Equitable parental leaves for men and women.
Research has shown that if men take substantial parental leave (not just a couple of weeks) when a child is an infant, it has ramifications years down the line for how much they participate in child care and other household responsibilities. It also increases the likelihood that women stay in full-time employment and reduces the amount of time women spend on housework.

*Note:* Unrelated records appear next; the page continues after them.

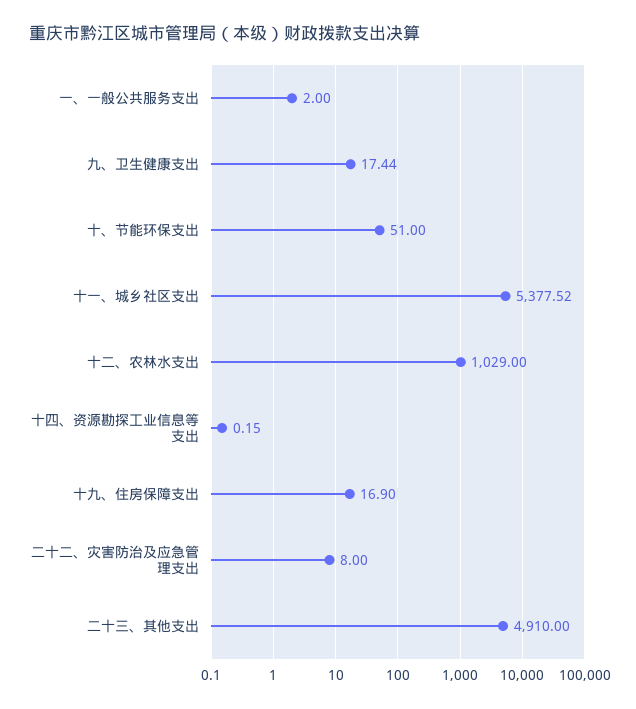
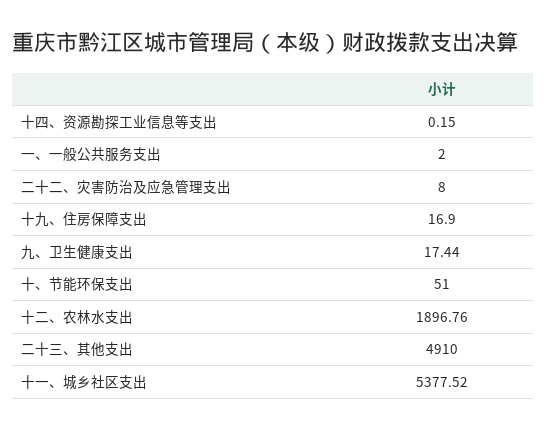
  {
    "一、一般公共服务支出": 2,
    "九、卫生健康支出": 17.44,
    "十、节能环保支出": 51,
    "十一、城乡社区支出": 5377.52,
-   "十二、农林水支出": 1029,
+   "十二、农林水支出": 1896.76,
    "十四、资源勘探工业信息等支出": 0.15,
    "十九、住房保障支出": 16.9,
    "二十二、灾害防治及应急管理支出": 8,
    "二十三、其他支出": 4910
  }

Adaptations in work and job design.
There are many small changes that companies could make to address the motherhood penalty in wages, including providing clean and pleasant lactation rooms, avoiding scheduling meetings during school pickup and drop-off, and flexible work practices. In addition, research shows that men need not just to be invited but aggressively encouraged to take parental leave and also to take advantage of other family-friendly policies. Senior executives must set the tone. If women are the only ones using such policies, then they will remain gendered and signals of lower status in organizations.
The goal is to change expectations at work and at home about the division of care work to enable women to advance their careers at the same rates as men.
So, what could further legislation do? Ontario’s Pay Transparency Act provides for public reporting of gender wage gaps (for large companies by 2020 and for smaller companies by 2021). Public reporting aims to “name and shame” companies into action. However, this is the same logic applied by the Ontario Securities Commission in its “comply or explain” rules for disclosing numbers of women on boards and in the executive suite. That regulation has been in place for three years and – despite a lot of press coverage – there has been very little improvement. Public reporting may force organizations to focus too much on the public relations aspects of compliance rather than on using the analysis as a diagnostic and source of potential solutions. One worries that the current pay transparency legislation may not accomplish its goals.
There are many strong advocates for closing the gender wage gap. But for this advocacy to be effective, we need to know the sources of the gap. It is easy to be seduced by the latest trends, but a better approach would be to pay attention to insights that come from rigorous research. Only then do we have a realistic chance of achieving the goal of gender equality. Pay transparency and pay equity legislation will never close the wage gap without also considering the promotions and advancement gap that women face because of expectations that they will be primarily responsible for care work at home.